The Nasdaq bounce can carry through the open without settling the larger problem. A market that has spent months assigning high values to artificial intelligence infrastructure is now being handed primary supply from the companies behind that story. SpaceX is the immediate test because its terms are public and its calendar is short.

The size also changes who has to care. A small IPO can trade on scarcity, retail demand and day-one momentum. A $74.4 billion net raise calls in institutions, index planners, exchange-traded funds and large mutual funds. It also lands while public chip stocks are being repriced against bond yields and payroll data.

OpenAI is a different case for now because its filing is confidential. The company gave markets a filing status, not financials or terms. Its own statement says timing has not been decided, which keeps the OpenAI trade in the expectation column while SpaceX moves toward a printed price.

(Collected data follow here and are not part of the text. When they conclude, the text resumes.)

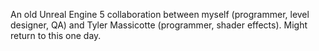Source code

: An old Unreal Engine 5 collaboration between myself (programmer, level designer, QA) and Tyler Massicotte (programmer, shader effects). Might return to this one day.
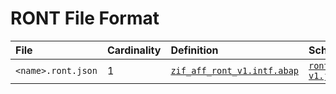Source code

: # RONT File Format

File | Cardinality | Definition | Schema | Example
:--- | :--- | :--- | :--- | :---
`<name>.ront.json` | 1 |  [`zif_aff_ront_v1.intf.abap`](./type/zif_aff_ront_v1.intf.abap)  | [`ront-v1.json`](./ront-v1.json) | [z_aff_example_ront.ront.json](./examples/z_aff_example_ront.ront.json)
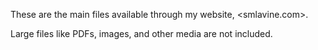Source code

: These are the main files available through my website, <smlavine.com>.

Large files like PDFs, images, and other media are not included.
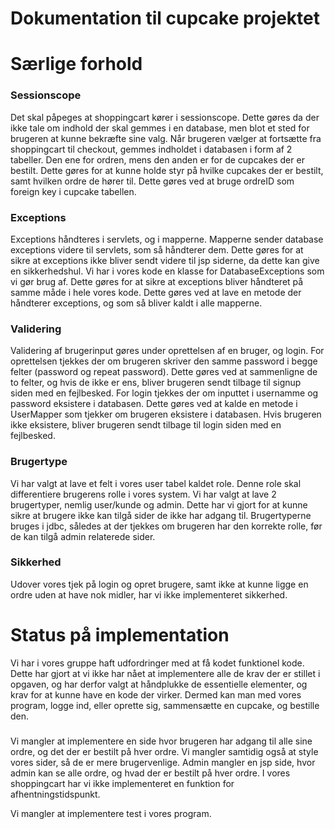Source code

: # Dokumentation til cupcake projektet



# Særlige forhold

### Sessionscope

Det skal påpeges at shoppingcart kører i sessionscope. Dette gøres da der ikke tale om indhold der skal gemmes i en database, men blot et sted for brugeren at kunne bekræfte sine valg.
Når brugeren vælger at fortsætte fra shoppingcart til checkout, gemmes indholdet i databasen i form af 2 tabeller. Den ene for ordren, mens den anden er for de cupcakes der er bestilt. Dette gøres for at kunne holde styr på hvilke cupcakes der er bestilt, samt hvilken ordre de hører til. Dette gøres ved at bruge ordreID som foreign key i cupcake tabellen.

### Exceptions

Exceptions håndteres i servlets, og i mapperne. Mapperne sender database exceptions videre til servlets, som så håndterer dem. Dette gøres for at sikre at exceptions ikke bliver sendt videre til jsp siderne, da dette kan give en sikkerhedshul.
Vi har i vores kode en klasse for DatabaseExceptions som vi gør brug af. Dette gøres for at sikre at exceptions bliver håndteret på samme måde i hele vores kode. Dette gøres ved at lave en metode der håndterer exceptions, og som så bliver kaldt i alle mapperne. 

### Validering

Validering af brugerinput gøres under oprettelsen af en bruger, og login.
For oprettelsen tjekkes der om brugeren skriver den samme password i begge felter (password og repeat password). Dette gøres ved at sammenligne de to felter, og hvis de ikke er ens, bliver brugeren sendt tilbage til signup siden med en fejlbesked.
For login tjekkes der om inputtet i usernamme og password eksistere i databasen. Dette gøres ved at kalde en metode i UserMapper som tjekker om brugeren eksistere i databasen. Hvis brugeren ikke eksistere, bliver brugeren sendt tilbage til login siden med en fejlbesked.

### Brugertype

Vi har valgt at lave et felt i vores user tabel kaldet role. 
Denne role skal differentiere brugerens rolle i vores system.
Vi har valgt at lave 2 brugertyper, nemlig user/kunde og admin.
Dette har vi gjort for at kunne sikre at brugere ikke kan tilgå sider de ikke har adgang til.
Brugertyperne bruges i jdbc, således at der tjekkes om brugeren har den korrekte rolle, før de kan tilgå admin relaterede sider.


### Sikkerhed
Udover vores tjek på login og opret brugere, samt ikke at kunne ligge en ordre uden at have nok midler, har vi ikke implementeret sikkerhed. 


# Status på implementation
Vi har i vores gruppe haft udfordringer med at få kodet funktionel kode. 
Dette har gjort at vi ikke har nået at implementere alle de krav der er stillet i opgaven, og har derfor valgt at håndplukke de essentielle elementer, og krav for at kunne have en kode der virker.
Dermed kan man med vores program, logge ind, eller oprette sig, sammensætte en cupcake, og bestille den.

###
Vi mangler at implementere en side hvor brugeren har adgang til alle sine ordre, og det der er bestilt på hver ordre. 
Vi mangler samtidig også at style vores sider, så de er mere brugervenlige.
Admin mangler en jsp side, hvor admin kan se alle ordre, og hvad der er bestilt på hver ordre.
I vores shoppingcart har vi ikke implementeret en funktion for afhentningstidspunkt.

Vi mangler at implementere test i vores program.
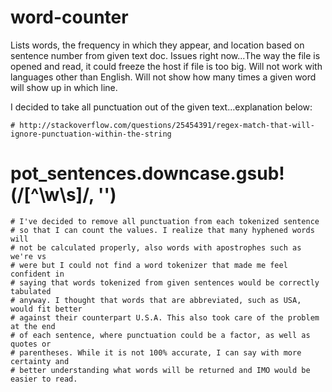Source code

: # word-counter
Lists words, the frequency in which they appear, and location based on sentence number from given text doc.
Issues right now...The way the file is opened and read, it could freeze the host if file is too big. Will not work with languages other than English. Will not show how many times a given word will show up in which line.

I decided to take all punctuation out of the given text...explanation below:

	# http://stackoverflow.com/questions/25454391/regex-match-that-will-ignore-punctuation-within-the-string
 #	pot_sentences.downcase.gsub!(/[^\w\s]/, '')
	# I've decided to remove all punctuation from each tokenized sentence
	# so that I can count the values. I realize that many hyphened words will
	# not be calculated properly, also words with apostrophes such as we're vs 
	# were but I could not find a word tokenizer that made me feel confident in 
	# saying that words tokenized from given sentences would be correctly tabulated 
	# anyway. I thought that words that are abbreviated, such as USA, would fit better 
	# against their counterpart U.S.A. This also took care of the problem at the end 
	# of each sentence, where punctuation could be a factor, as well as quotes or 
	# parentheses. While it is not 100% accurate, I can say with more certainty and 
	# better understanding what words will be returned and IMO would be easier to read.
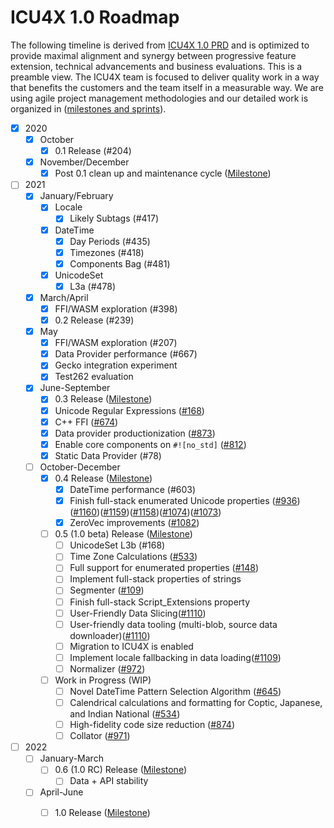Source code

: # ICU4X 1.0 Roadmap
The following timeline is derived from [ICU4X 1.0 PRD](./prd.md) and is optimized to provide maximal alignment and synergy between progressive feature extension, technical advancements and business evaluations. This is a preamble view. The ICU4X team is focused to deliver quality work in a way that benefits the customers and the team itself in a measurable way. We are using agile project management methodologies and our detailed work is organized in ([milestones and sprints](https://github.com/unicode-org/icu4x/milestones)). 

* [x] 2020
  * [x] October
	  * [x] 0.1 Release (#204)
  * [x] November/December
	  * [x] Post 0.1 clean up and maintenance cycle ([Milestone](https://github.com/unicode-org/icu4x/milestone/7))
* [ ] 2021
	* [x] January/February
		* [x] Locale
			* [x] Likely Subtags (#417)
		* [x] DateTime
			* [x] Day Periods (#435)
			* [x] Timezones (#418)
			* [x] Components Bag (#481)
		* [x] UnicodeSet
			* [x] L3a (#478)
	* [x] March/April
		* [x] FFI/WASM exploration (#398)
		* [x] 0.2 Release (#239)
	* [x] May
		* [x] FFI/WASM exploration (#207)
		* [x] Data Provider performance (#667)
		* [x] Gecko integration experiment
	 	* [x] Test262 evaluation	
	* [x] June-September
		* [x] 0.3 Release ([Milestone](https://github.com/unicode-org/icu4x/milestone/12))
		* [x] Unicode Regular Expressions ([#168](https://github.com/unicode-org/icu4x/issues/168))
		* [x] C++ FFI ([#674](https://github.com/unicode-org/icu4x/issues/674))
		* [x] Data provider productionization ([#873](https://github.com/unicode-org/icu4x/issues/873))
		* [x] Enable core components on `#![no_std]` ([#812](https://github.com/unicode-org/icu4x/issues/812))
		* [x] Static Data Provider (#78)
	* [ ] October-December
		* [x] 0.4 Release ([Milestone](https://github.com/unicode-org/icu4x/milestone/11))
			* [x] DateTime performance (#603)
			* [x] Finish full-stack enumerated Unicode properties ([#936](https://github.com/unicode-org/icu4x/issues/936))([#1160](https://github.com/unicode-org/icu4x/issues/1160))([#1159](https://github.com/unicode-org/icu4x/issues/1159))([#1158](https://github.com/unicode-org/icu4x/issues/1158))([#1074](https://github.com/unicode-org/icu4x/issues/1074))([#1073](https://github.com/unicode-org/icu4x/issues/1073))
			* [x] ZeroVec improvements ([#1082](https://github.com/unicode-org/icu4x/issues/1082))
		* [ ] 0.5 (1.0 beta) Release ([Milestone](https://github.com/unicode-org/icu4x/milestone/14))
			* [ ] UnicodeSet L3b (#168)
			* [ ] Time Zone Calculations ([#533](https://github.com/unicode-org/icu4x/issues/533))
			* [ ] Full support for enumerated properties ([#148](https://github.com/unicode-org/icu4x/issues/148))
			* [ ] Implement full-stack properties of strings
			* [ ] Segmenter ([#109](https://github.com/unicode-org/icu4x/issues/109)) 
			* [ ] Finish full-stack Script_Extensions property
			* [ ] User-Friendly Data Slicing([#1110](https://github.com/unicode-org/icu4x/issues/1110))
			* [ ] User-friendly data tooling (multi-blob, source data downloader)([#1110](https://github.com/unicode-org/icu4x/issues/1110))
			* [ ] Migration to ICU4X is enabled
			* [ ] Implement locale fallbacking in data loading([#1109](https://github.com/unicode-org/icu4x/issues/1109))
			* [ ] Normalizer ([#972](https://github.com/unicode-org/icu4x/issues/972))
		 * [ ] Work in Progress (WIP)
		 	* [ ] Novel DateTime Pattern Selection Algorithm ([#645](https://github.com/unicode-org/icu4x/issues/645))
		 	* [ ] Calendrical calculations and formatting for Coptic, Japanese, and Indian National ([#534](https://github.com/unicode-org/icu4x/issues/534))
		 	* [ ] High-fidelity code size reduction ([#874](https://github.com/unicode-org/icu4x/issues/874))
		 	* [ ] Collator ([#971](https://github.com/unicode-org/icu4x/issues/971))
* [ ] 2022
	* [ ] January-March
		* [ ] 0.6 (1.0 RC) Release ([Milestone](https://github.com/unicode-org/icu4x/milestone/15))
			* [ ] Data + API stability
	* [ ] April-June
		* [ ] 1.0 Release ([Milestone](https://github.com/unicode-org/icu4x/milestone/16))
		
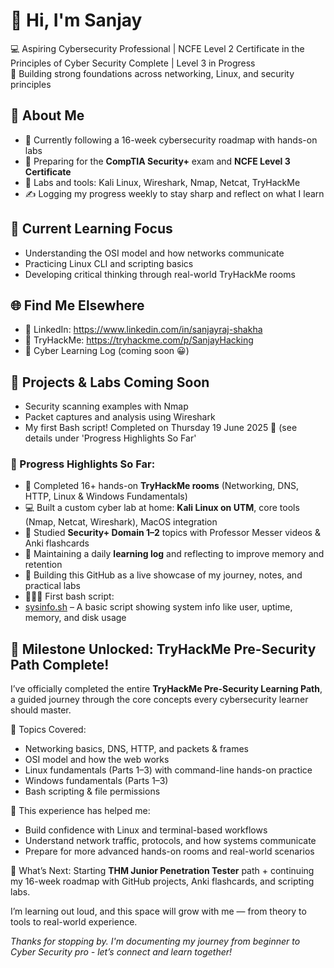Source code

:# 👋 Hi, I'm Sanjay

💻 Aspiring Cybersecurity Professional | NCFE Level 2 Certificate in the Principles of Cyber Security Complete | Level 3 in Progress  
🔐 Building strong foundations across networking, Linux, and security principles

## 🚀 About Me
- 📘 Currently following a 16-week cybersecurity roadmap with hands-on labs
- 🎯 Preparing for the **CompTIA Security+** exam and **NCFE Level 3 Certificate**
- 🧰 Labs and tools: Kali Linux, Wireshark, Nmap, Netcat, TryHackMe
- ✍️ Logging my progress weekly to stay sharp and reflect on what I learn

## 🧠 Current Learning Focus
- Understanding the OSI model and how networks communicate  
- Practicing Linux CLI and scripting basics  
- Developing critical thinking through real-world TryHackMe rooms

## 🌐 Find Me Elsewhere
- 💼 LinkedIn: https://www.linkedin.com/in/sanjayraj-shakha
- 🧪 TryHackMe: https://tryhackme.com/p/SanjayHacking
- 📒 Cyber Learning Log (coming soon 😀)

## 🔭 Projects & Labs Coming Soon
- Security scanning examples with Nmap  
- Packet captures and analysis using Wireshark  
- My first Bash script! Completed on Thursday 19 June 2025 🥳 (see details under 'Progress Highlights So Far'

### 🚀 Progress Highlights So Far:
- 🧠 Completed 16+ hands-on **TryHackMe rooms** (Networking, DNS, HTTP, Linux & Windows Fundamentals)
- 💻 Built a custom cyber lab at home: **Kali Linux on UTM**, core tools (Nmap, Netcat, Wireshark), MacOS integration
- 📘 Studied **Security+ Domain 1–2** topics with Professor Messer videos & Anki flashcards
- 📝 Maintaining a daily **learning log** and reflecting to improve memory and retention
- 🌱 Building this GitHub as a live showcase of my journey, notes, and practical labs
- 👨🏽‍🎓 First bash script:
- [sysinfo.sh](https://github.com/Sanjay-Hacking/Sanjay-Hacking/blob/main/scripts/sysinfo.sh) – A basic script showing system info like user, uptime, memory, and disk usage

## 🏁 Milestone Unlocked: TryHackMe Pre-Security Path Complete!

I’ve officially completed the entire **TryHackMe Pre-Security Learning Path**, a guided journey through the core concepts every cybersecurity learner should master.

🧩 Topics Covered:
- Networking basics, DNS, HTTP, and packets & frames
- OSI model and how the web works
- Linux fundamentals (Parts 1–3) with command-line hands-on practice
- Windows fundamentals (Parts 1–3)
- Bash scripting & file permissions

🧠 This experience has helped me:
- Build confidence with Linux and terminal-based workflows
- Understand network traffic, protocols, and how systems communicate
- Prepare for more advanced hands-on rooms and real-world scenarios

📍 What’s Next: Starting **THM Junior Penetration Tester** path + continuing my 16-week roadmap with GitHub projects, Anki flashcards, and scripting labs.

  I’m learning out loud, and this space will grow with me — from theory to tools to real-world experience.

*Thanks for stopping by. I'm documenting my journey from beginner to Cyber Security pro - let’s connect and learn together!*

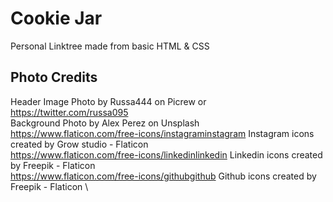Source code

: # Cookie Jar
Personal Linktree made from basic HTML & CSS

## Photo Credits
Header Image Photo by Russa444 on Picrew or https://twitter.com/russa095 \
Background Photo by Alex Perez on Unsplash \
https://www.flaticon.com/free-icons/instagraminstagram Instagram icons created by Grow studio - Flaticon \
https://www.flaticon.com/free-icons/linkedinlinkedin Linkedin icons created by Freepik - Flaticon \
https://www.flaticon.com/free-icons/githubgithub Github icons created by Freepik - Flaticon \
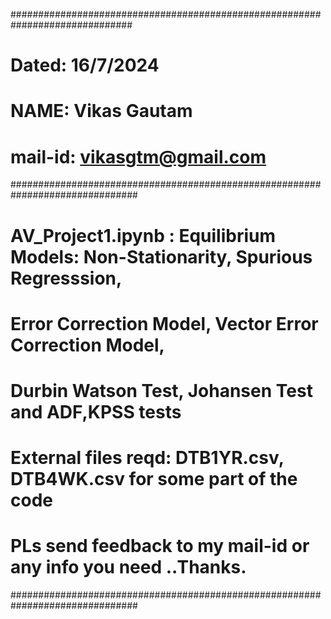 ##############################################################################
# 
# Dated: 16/7/2024
# NAME: Vikas Gautam
# mail-id: vikasgtm@gmail.com
###############################################################################
# AV_Project1.ipynb : Equilibrium Models: Non-Stationarity, Spurious Regresssion,
# Error Correction Model, Vector Error Correction Model,
# Durbin Watson Test, Johansen Test and ADF,KPSS tests
# External files reqd: DTB1YR.csv, DTB4WK.csv for some part of the code 
# PLs send feedback to my mail-id or any info you need ..Thanks.
###############################################################################
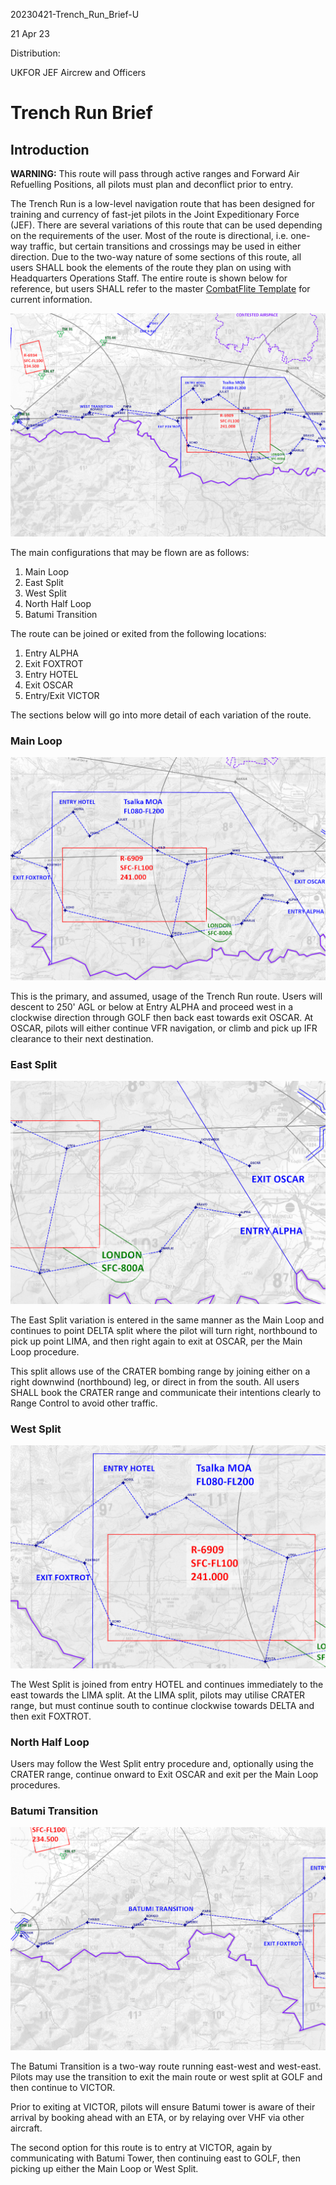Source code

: 20230421-Trench_Run_Brief-U

21 Apr 23

Distribution:

UKFOR JEF Aircrew and Officers

# Trench Run Brief

## Introduction

**WARNING:** This route will pass through active ranges and Forward Air Refuelling Positions, all pilots must plan and deconflict prior to entry.

The Trench Run is a low-level navigation route that has been designed for training and currency of fast-jet pilots in the Joint Expeditionary Force (JEF).
There are several variations of this route that can be used depending on the requirements of the user.
Most of the route is directional, i.e. one-way traffic, but certain transitions and crossings may be used in either direction.
Due to the two-way nature of some sections of this route, all users SHALL book the elements of the route they plan on using with Headquarters Operations Staff.
The entire route is shown below for reference, but users SHALL refer to the master [CombatFlite Template](../Mission_Planning/Master_RAMPART_Overview.cf) for current information.

![Trench Run, High](TR_Hi.png)

The main configurations that may be flown are as follows:

1. Main Loop
2. East Split
3. West Split
4. North Half Loop
5. Batumi Transition

The route can be joined or exited from the following locations:

1. Entry ALPHA
2. Exit FOXTROT
3. Entry HOTEL
4. Exit OSCAR
5. Entry/Exit VICTOR

The sections below will go into more detail of each variation of the route.

### Main Loop

![Main Loop](TR_East.png)

This is the primary, and assumed, usage of the Trench Run route.
Users will descent to 250' AGL or below at Entry ALPHA and proceed west in a clockwise direction through GOLF then back east towards exit OSCAR.
At OSCAR, pilots will either continue VFR navigation, or climb and pick up IFR clearance to their next destination.

### East Split

![East Split](TR_East_Split.png)

The East Split variation is entered in the same manner as the Main Loop and continues to point DELTA split where the pilot will turn right, northbound to pick up point LIMA, and then right again to exit at OSCAR, per the Main Loop procedure.

This split allows use of the CRATER bombing range by joining either on a right downwind (northbound) leg, or direct in from the south.
All users SHALL book the CRATER range and communicate their intentions clearly to Range Control to avoid other traffic.

### West Split

![West Split](TR_West_Split.png)

The West Split is joined from entry HOTEL and continues immediately to the east towards the LIMA split.
At the LIMA split, pilots may utilise CRATER range, but must continue south to continue clockwise towards DELTA and then exit FOXTROT.

### North Half Loop

Users may follow the West Split entry procedure and, optionally using the CRATER range, continue onward to Exit OSCAR and exit per the Main Loop procedures.

### Batumi Transition

![Batumi Transition](TR_West.png)

The Batumi Transition is a two-way route running east-west and west-east.
Pilots may use the transition to exit the main route or west split at GOLF and then continue to VICTOR.

Prior to exiting at VICTOR, pilots will ensure Batumi tower is aware of their arrival by booking ahead with an ETA, or by relaying over VHF via other aircraft.

The second option for this route is to entry at VICTOR, again by communicating with Batumi Tower, then continuing east to GOLF, then picking up either the Main Loop or West Split.
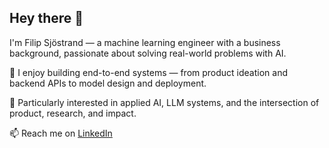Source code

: ## Hey there 👋

I'm Filip Sjöstrand — a machine learning engineer with a business background, passionate about solving real-world problems with AI.

🚀 I enjoy building end-to-end systems — from product ideation and backend APIs to model design and deployment.

🎯 Particularly interested in applied AI, LLM systems, and the intersection of product, research, and impact.

📫 Reach me on [LinkedIn](https://linkedin.com/in/filipsjostrand)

Tuesday’s futures point to a rebound at the open. The next firm number comes before SpaceX starts trading, when the offering price is expected to be set on June 11.

Disclaimer: This article is for informational purposes only and does not provide investment advice. Stocks, futures, commodities and IPOs involve financial risk, including possible loss of principal. Consult a qualified financial professional before making investment decisions. Figures are accurate as of publication.